Although, like everyone, I do feel a desperate need for a sustained full-on break, this is not going to be time off. Instead, I'm defining this more as a 'learning' sabbatical. I need to find space to catch-up on all my reading - all those books and articles that I've kept but never fully read. I want to practice, to play, to refine some skills. I want to think about my strategy for how to smoothly transition back to operating in whatever the world looks like in 2022 and beyond. I want to review and revise all my offerings, refresh all my teaching materials, think about new training offerings, fresh talk ideas. Progress my belated plans for redesigning my website, think about the future of blogging, think about the role of social media etc. Find time and brain space to do all the thinking and reading and development (non-client) tasks that I've just found incredibly hard to fulfil over the past 15 months.

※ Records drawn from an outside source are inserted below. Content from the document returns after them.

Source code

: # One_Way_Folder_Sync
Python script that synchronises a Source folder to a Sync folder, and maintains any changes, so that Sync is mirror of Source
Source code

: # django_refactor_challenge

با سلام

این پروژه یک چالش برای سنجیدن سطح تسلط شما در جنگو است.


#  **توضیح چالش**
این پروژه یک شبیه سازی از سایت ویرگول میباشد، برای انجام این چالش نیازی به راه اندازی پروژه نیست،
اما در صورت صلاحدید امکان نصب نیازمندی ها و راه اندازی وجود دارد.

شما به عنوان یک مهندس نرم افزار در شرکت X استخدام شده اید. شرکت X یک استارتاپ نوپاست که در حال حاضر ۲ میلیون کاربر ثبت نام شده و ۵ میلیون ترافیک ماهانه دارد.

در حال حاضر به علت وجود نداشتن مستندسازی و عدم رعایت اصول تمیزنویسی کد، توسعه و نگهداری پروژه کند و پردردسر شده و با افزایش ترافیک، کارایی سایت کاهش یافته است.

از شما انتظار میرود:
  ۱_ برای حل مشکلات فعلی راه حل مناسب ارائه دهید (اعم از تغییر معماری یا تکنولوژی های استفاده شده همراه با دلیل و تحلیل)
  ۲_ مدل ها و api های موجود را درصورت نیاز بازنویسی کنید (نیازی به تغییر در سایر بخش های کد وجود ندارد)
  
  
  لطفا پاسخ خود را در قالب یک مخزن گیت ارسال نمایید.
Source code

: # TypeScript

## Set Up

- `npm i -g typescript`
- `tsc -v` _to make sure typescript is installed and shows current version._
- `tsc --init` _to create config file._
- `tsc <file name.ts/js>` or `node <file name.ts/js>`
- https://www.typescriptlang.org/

I'm sharing this news, in part, to explain why I'm largely going to be dropping off the radar for a while. I might need to maintain a few blog postings, and may continue churning out the monthly release of my podcast episodes. I'll still probably keep an eye on social media developments, but I hope I will remember to just lurk rather than be tempted to wade in - block me if I do!
I'm also sharing this to help explain to people who may be keen to engage with my services why, from now until my return, I will be trying to maintain a firm 'thanks, but no thanks' response to any new opportunities. This feels the hardest thing to do - if I don't earn, I don't earn - but is also necessary to get the most value out of this. I'm still going to keep an eye on work emails to handle incoming enquiries but I will hopefully be able to defer them until to my return in the autumn. I'm doing all development to better prepare for and to hopefully enable me to flourish over the next 10 years of my life as a freelancer.

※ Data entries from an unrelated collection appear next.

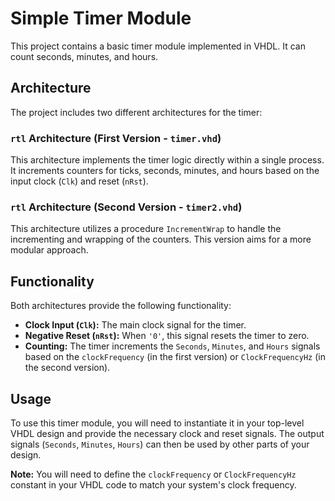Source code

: # Simple Timer Module

This project contains a basic timer module implemented in VHDL. It can count seconds, minutes, and hours.

## Architecture

The project includes two different architectures for the timer:

### `rtl` Architecture (First Version - `timer.vhd`)

This architecture implements the timer logic directly within a single process. It increments counters for ticks, seconds, minutes, and hours based on the input clock (`Clk`) and reset (`nRst`).

### `rtl` Architecture (Second Version - `timer2.vhd`)

This architecture utilizes a procedure `IncrementWrap` to handle the incrementing and wrapping of the counters. This version aims for a more modular approach.

## Functionality

Both architectures provide the following functionality:

- **Clock Input (`Clk`):** The main clock signal for the timer.
- **Negative Reset (`nRst`):** When `'0'`, this signal resets the timer to zero.
- **Counting:** The timer increments the `Seconds`, `Minutes`, and `Hours` signals based on the `clockFrequency` (in the first version) or `ClockFrequencyHz` (in the second version).

## Usage

To use this timer module, you will need to instantiate it in your top-level VHDL design and provide the necessary clock and reset signals. The output signals (`Seconds`, `Minutes`, `Hours`) can then be used by other parts of your design.

**Note:** You will need to define the `clockFrequency` or `ClockFrequencyHz` constant in your VHDL code to match your system's clock frequency.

But, finally, I'm also sharing this announcement because I suspect there may be others out there who might benefit (even in the smallest way) from seeing somebody else doing this. I know I find it helpful when I see people in similar freelancing roles to mine to hear about their thinking behind decisions similar like this. There may be one or two people who are contemplating doing something similar, and so let me share this excellent article, by Anne Helen Petersen, 'Against “Feel Free To Take Some Time If You Need It"' (and thanks to Dominikus for sharing it) which really helped to clarify my own thoughts and decisions around this plan:
That’s the backdrop against which we normalize the maintenance of productivity during a pandemic, a mass shooting, police brutality, racist violence, a massive weeklong power outage, or an insurrection. Productivity maintenance becomes a means to prove your fitness for the future, and, as such, your value as an employee: you have the skills, the fortitude, and the control over your immediate environment to work through the inevitable catastrophes and demands of the market. Whatever shit the world throws at you, the work endures. It’s not that you want to be a heartless robot; it’s that the market is hostile to those who aren’t, no matter what your manager assures you. The manager’s crisis refrain of “feel free to take some time, if you need it” is fundamentally a sorting question: are you someone who needs it or are you someone who can ignore that you do?